Urmenschliches / Daumenlutscher.
Es steckt der Ursäugling den Daumen weit nach hinten bis zum Gaumen,
wenn die Mutter ihn vergisst. Weil er unersättlich ist,
in der Umwelt, in der rauen, will er mit den Zähnen kauen,
sobald es irgend möglich scheint. Die geplagte Mutter meint,
dass die ersten Zähne kommen und sie hat wohl angenommen,
dann sei mit dem Saugen Schluss, wenn sie ihn nicht mehr säugen muss.
Doch der Daumenlutscher saugt, solang er nicht zum Kauen taugt,
noch zu Lasten von der Mutter und hält noch nichts vom festen Futter,
das er nur sehr schwer verdaut. Die Mutter hat ihm vorgekaut
und der Schreihals schlürft nun Brei. Ansonsten ist er gut dabei.
Das Lutschen mag er nicht beenden. Den Daumen will er wohl verwenden,
gewisserweise als Ersatz, denn der Schnuller fehlt am Platz.
Die vorgekauten harten Knollen, die den Knirps ernähren sollen,
die will derselbe auch nicht immer, und infolge vom Gewimmer,
bei immer nur demselben Fraß, beständig und im Übermaß,
muss mancherlei von Kraut herbei, vorgekaut zum grünen Brei.
Und so ist der Spinat erfunden, für zunächst noch ein paar Stunden,
bis das Urkind, wenn es muckt, den Spinat dann von sich spuckt.
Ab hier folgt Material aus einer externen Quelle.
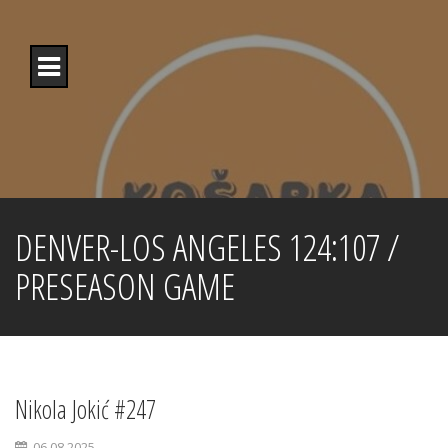
Skip
to
content
DENVER-LOS ANGELES 124:107 /
PRESEASON GAME
Nikola Jokić #247
06.08.2025.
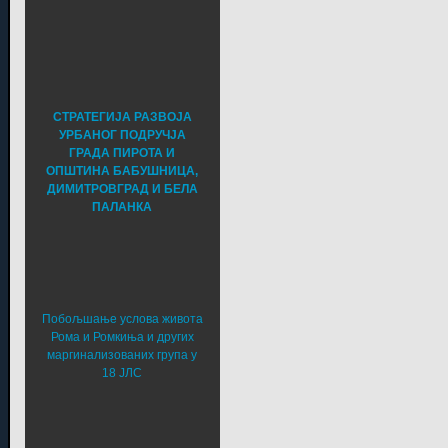
СТРАТЕГИЈА РАЗВОЈА
УРБАНОГ ПОДРУЧЈА
ГРАДА ПИРОТА И
ОПШТИНА БАБУШНИЦА,
ДИМИТРОВГРАД И БЕЛА
ПАЛАНКА
Побољшање услова живота
Рома и Ромкиња и других
маргинализованих група у
18 ЈЛС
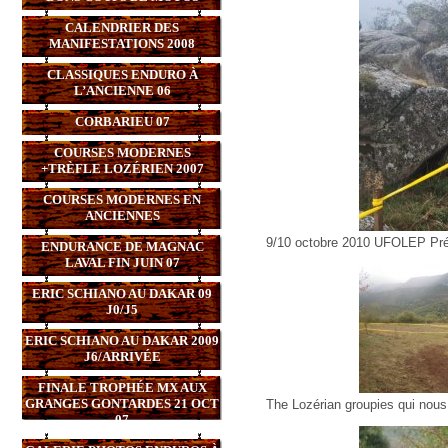
CALENDRIER DES
MANIFESTATIONS 2008
CLASSIQUES ENDURO À
L’ANCIENNE 06
CORBARIEU 07
COURSES MODERNES
+TRÈFLE LOZÉRIEN 2007
COURSES MODERNES EN
ANCIENNES
9/10 octobre 2010 UFOLEP Pré 
ENDURANCE DE MAGNAC
LAVAL FIN JUIN 07
ERIC SCHIANO AU DAKAR 09
J0/J5
ERIC SCHIANO AU DAKAR 2009
J6/ARRIVÉE
FINALE TROPHÉE MX AUX
GRANGES GONTARDES 21 OCT
The Lozérian groupies qui nous 
07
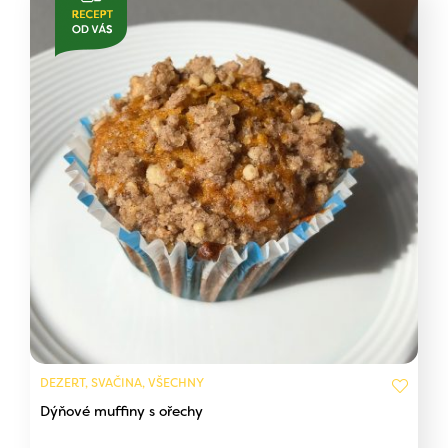
DEZERT, SVAČINA, VŠECHNY
Dýňové muffiny s ořechy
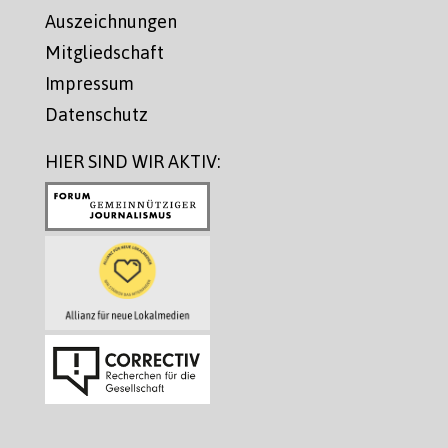
Auszeichnungen
Mitgliedschaft
Impressum
Datenschutz
HIER SIND WIR AKTIV:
Mit noch nicht verwöhntem Gaumen lutscht das Kindchen an dem Daumen,
wie auch immer dieser schmeckt, wenn es mit der Zunge leckt.
Das Kleinkind kann es nicht vermeiden das Vorgekaute auszuscheiden
und Pampers gibt es längst noch keine. Gras und Blätter um die Beine
erfüllen notdürftig den Zweck, diesbezüglich an dem Fleck,
wo der Daumenlutscher weilt und sich nur Not beschäftig eilt,
tagtäglich in dem Bestreben dem steten Drangsal nachzugeben.
Der Daumenlutscher ist recht lange mit sich beschäftigt viel zugange
und der Daumen wird ganz krumm. Zufrieden lutschend ist er stumm,
solang er nicht schon wieder schreit, so wie immer um die Zeit,
wenn er den leeren Magen fühlt und strampeln in den Fellen wühlt.
Wieder lässt er sich bemuttern; er will erneut die Mahlzeit futtern.
Die Urmenschmutter sammelt Beeren für den Hungerhals den leeren,
der täglich etwas Neues will und nur gesättigt ist er still,
mit dem Daumen fest im Bund. Steckt der Daumen in dem Mund,
dann hat das Kleinkind endlich Ruh und die Mutter noch dazu.
Der Daumenlutscher tut erst zappeln, dann allmählich langsam krabbeln,
um sich zaghaft aufzurichten. Er will nicht darauf verzichten
wie die Großen, so gesehen, aufrecht seinen Gang zu gehen.
Das Daumen lutschen soll nun enden. Den will er nun nicht mehr verwenden
und langsam wird er sich der Lust im sexuellen Trieb bewusst,
damit vielleicht einmal ganz prompt ein frischer Daumenlutscher kommt.